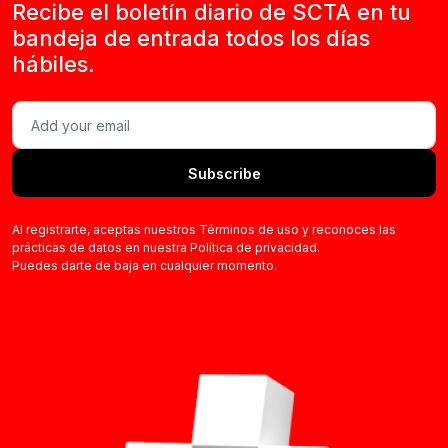
Recibe el boletín diario de SCTA en tu
bandeja de entrada todos los días
hábiles.
Subscribe
Al registrarte, aceptas nuestros Términos de uso y reconoces las
prácticas de datos en nuestra Política de privacidad.
Puedes darte de baja en cualquier momento.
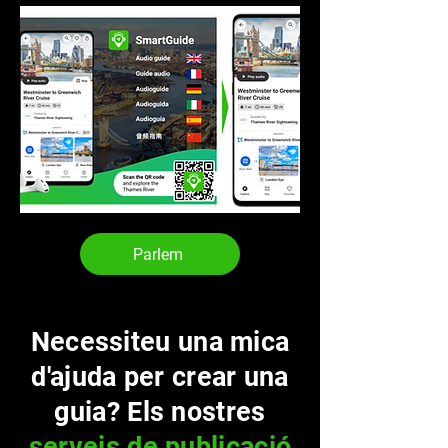
Parlem
Necessiteu una mica
d'ajuda per crear una
guia? Els nostres
serveis de publicació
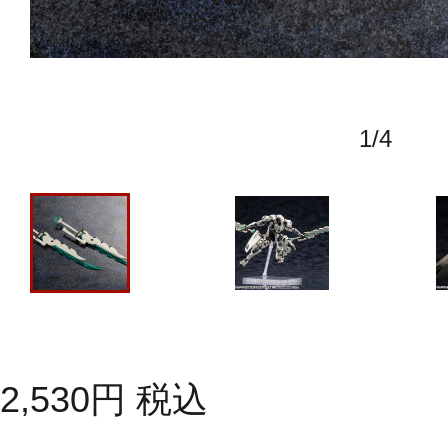
1
/
4
2,530
円
税込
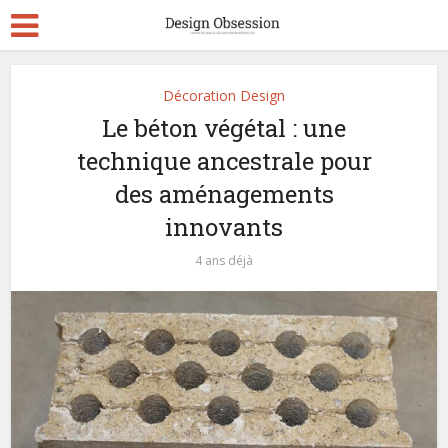
Décoration Design
Le béton végétal : une
technique ancestrale pour
des aménagements
innovants
4 ans déjà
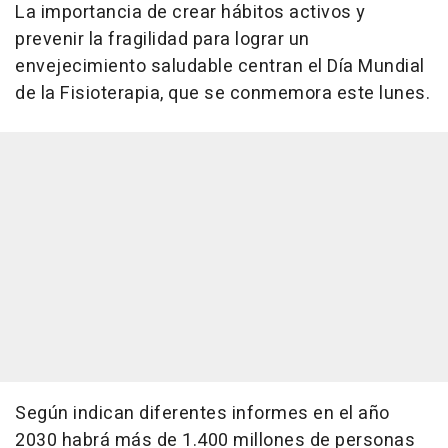
La importancia de crear hábitos activos y
prevenir la fragilidad para lograr un
envejecimiento saludable centran el Día Mundial
de la Fisioterapia, que se conmemora este lunes.
Según indican diferentes informes en el año
2030 habrá más de 1.400 millones de personas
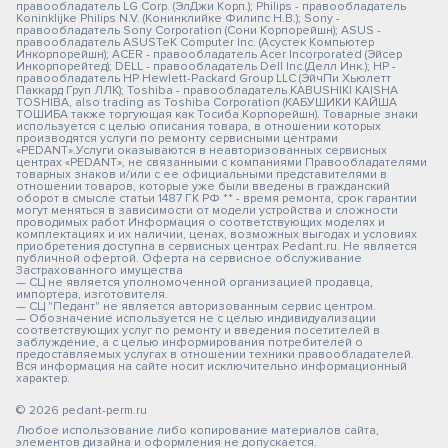
правообладатель LG Corp. (ЭлДжи Корп.); Philips - правообладатель
Koninklijke Philips N.V. (Конинклийке Филипс Н.В.); Sony -
правообладатель Sony Corporation (Сони Корпорейшн); ASUS -
правообладатель ASUSTeK Computer Inc. (Асустек Компьютер
Инкорпорейшн); ACER - правообладатель Acer Incorporated (Эйсер
Инкорпорейтед); DELL - правообладатель Dell Inc.(Делл Инк.); HP -
правообладатель HP Hewlett-Packard Group LLC (ЭйчПи Хьюлетт
Паккард Груп ЛЛК); Toshiba - правообладатель KABUSHIKI KAISHA
TOSHIBA, also trading as Toshiba Corporation (КАБУШИКИ КАЙША
ТОШИБА также торгующая как Тосиба Корпорейшн). Товарные знаки
используется с целью описания товара, в отношении которых
производятся услуги по ремонту сервисными центрами
«PEDANT».Услуги оказываются в неавторизованных сервисных
центрах «PEDANT», не связанными с компаниями Правообладателями
товарных знаков и/или с ее официальными представителями в
отношении товаров, которые уже были введены в гражданский
оборот в смысле статьи 1487 ГК РФ ** - время ремонта, срок гарантии
могут меняться в зависимости от модели устройства и сложности
проводимых работ Информация о соответствующих моделях и
комплектациях и их наличии, ценах, возможных выгодах и условиях
приобретения доступна в сервисных центрах Pedant.ru. Не является
публичной офертой. Оферта на сервисное обслуживание
Застрахованного имущества
— СЦ не является уполномоченной организацией продавца,
импортера, изготовителя.
— СЦ "Педант" не является авторизованным сервис центром.
— Обозначение используется не с целью индивидуализации
соответствующих услуг по ремонту и введения посетителей в
заблуждение, а с целью информирования потребителей о
предоставляемых услугах в отношении техники правообладателей.
Вся информация на сайте носит исключительно информационный
характер.
© 2026 pedant-perm.ru
Любое использование либо копирование материалов сайта,
элементов дизайна и оформления не допускается.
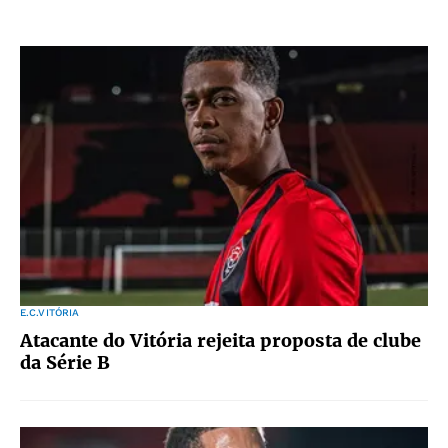
E.C.VITÓRIA
Atacante do Vitória rejeita proposta de clube
da Série B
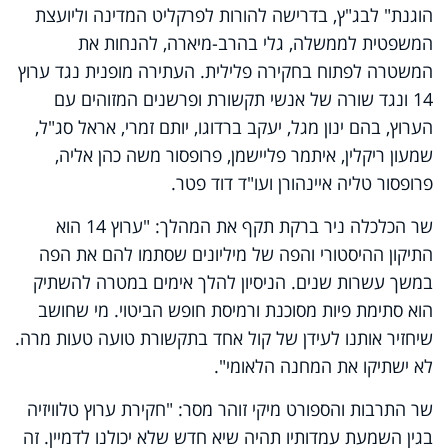
הוגנת" לבג"ץ, בדרישה להורות לפרקליט המדינה וליועצת
המשפטית לממשלה, גלי בהרב-מיארה, להנחות את
המשטרה לפתוח בחקירה פלילית. העתירה מופנית נגד ערוץ
14 ונגד שורה של אנשי תקשורת ופרשנים המזוהים עם
הערוץ, בהם ינון מגל, יעקב ברדוגו, יותם זמרי, אראל סג"ל,
שמעון ריקלין, איתמר פליישמן, פרופסור משה כהן אליה,
פרופסור טליה איינהורן ועו"ד דוד פטר.
שר הכלכלה ניר ברקת תקף את המהלך: "ערוץ 14 הוא
התיקון ההיסטורי והפה של מיליונים שסתמו להם את הפה
במשך עשרות שנים. הניסיון להלך אימים במטרה להשתיק
הוא סתימת פיות מסוכנת ורמיסת חופש הביטוי. מי שחושב
שיחזיר אותנו לעידן של קול אחד בתקשורת טועה טעות מרה.
לא ישתיקו את המחנה הלאומי".
שר התרבות והספורט מיקי זוהר מסר: "חקירת ערוץ טלוויזיה
בגין השמעת עמדותיו תהיה שיא חדש שלא יכולנו לדמיין. זה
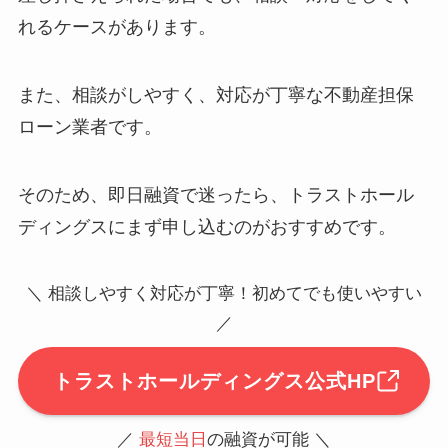
れるケースがあります。
また、相談がしやすく、対応が丁寧な不動産担保
ローン業者です。
そのため、即日融資で迷ったら、トラストホール
ディングスにまず申し込むのがおすすめです。
＼ 相談しやすく対応が丁寧！初めてでも使いやすい
／
トラストホールディングス公式HP
／
最短当日
の融資が可能 ＼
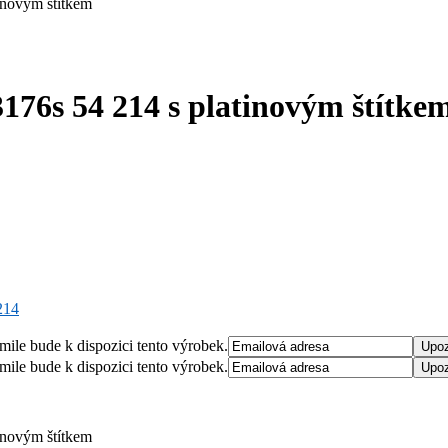
176s 54 214 s platinovým štítke
214
mile bude k dispozici tento výrobek.
mile bude k dispozici tento výrobek.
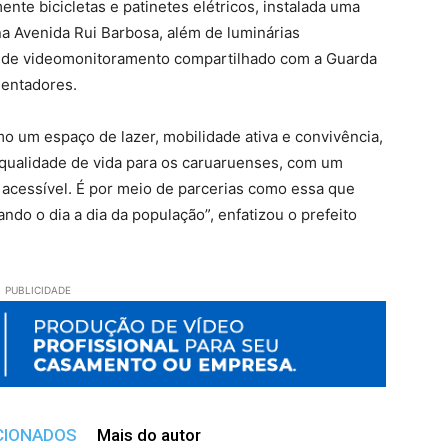
ente bicicletas e patinetes elétricos, instalada uma
na Avenida Rui Barbosa, além de luminárias
a de videomonitoramento compartilhado com a Guarda
uentadores.
o um espaço de lazer, mobilidade ativa e convivência,
s qualidade de vida para os caruaruenses, com um
acessível. É por meio de parcerias como essa que
do o dia a dia da população”, enfatizou o prefeito
PUBLICIDADE
CIONADOS
Mais do autor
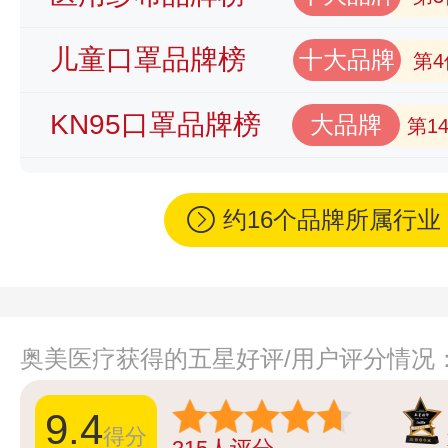
儿童口罩品牌榜
十大品牌
第4
KN95口罩品牌榜
大品牌
第1
约16个品牌所属行
奥美医疗获得的五星好评/用户评分情况
9.4
得分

EXERCISE OBJECTIVE:
Show, in full, each row above that contains the word "соответствующих", with case taken into account.

EXPECTED OUTPUT:
проводимых работ Информация о соответствующих моделях и
соответствующих услуг по ремонту и введения посетителей в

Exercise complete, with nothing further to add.